I think the best explanation is that the same general rules regarding the definite article ("THE") and the indefinite article ("A") are at play, but it's harder to conceptualize with such an abstract noun as "time".
The best way to show what I mean is by example.
1-At the time when I was shepherd, one could only see wolves with binoculars.
The time when this guy was a shepard is a specific, discrete block of time. During that time, there was only one way to see wolves. (DEFINITE ARTICLE)
2-This is the time when I'm finally able to relax.
This one's trickier. Let's imagine what scenario when this sentence would sound right. You're sitting by the pool with a nice drink, as you do every day at 3 PM. This sentence is a somewhat exagerrated statement that this is THE specific time when you can actually feel relaxed. It may not be literally true, but think of how a weird a similar sentence would sound with the indefinite article: You're at a great bar, and you want to tell your buddy next to you how cool you think it is. "This is THE place to be!" is more idiomatic than "this is A place to be", which while technically correct, is weak and meaningless.

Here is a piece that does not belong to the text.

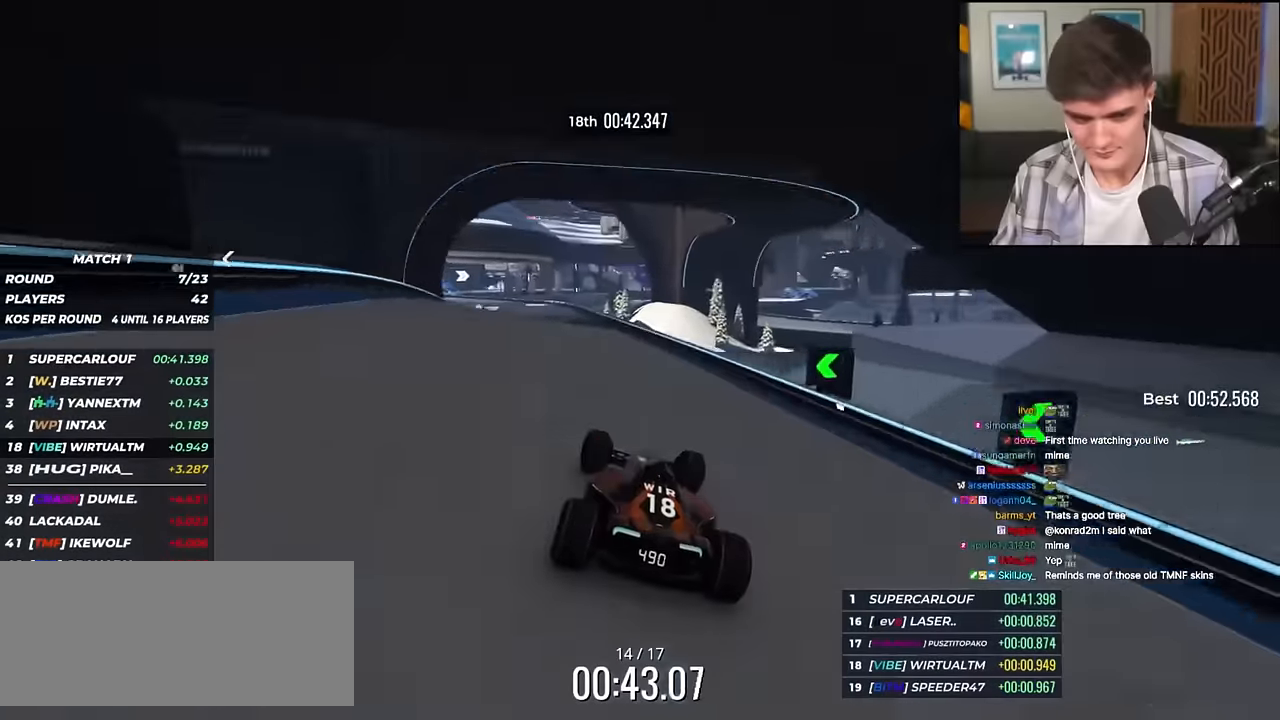
{"keys": ["left", "up"], "events": [[334, "left", "up"], [417, "left", "down"]]}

3*-There used to be a time when I loved my mom. (Isn't she or he talking about a specific time?)*
It's not specific enough to use the definite article. If the sentence were "Last month was the time when I love dmy mom", then you'd be right. But the speaker is just saying that a time when that was true used to exist. (INDEFINITE)
4-Anna Akhmatova lived at a time when poetry mattered.
There may be many different times in history when poetry mattered. We don't know which one Anna lived during, but she lived in one of them. (INDEFINITE)
N.B. - There is also an idiomatic usage worth noting. For example, if a judge asked you whether you were employed when you robbed the liquor store last month, the idiomatic English response would be "At the time, no".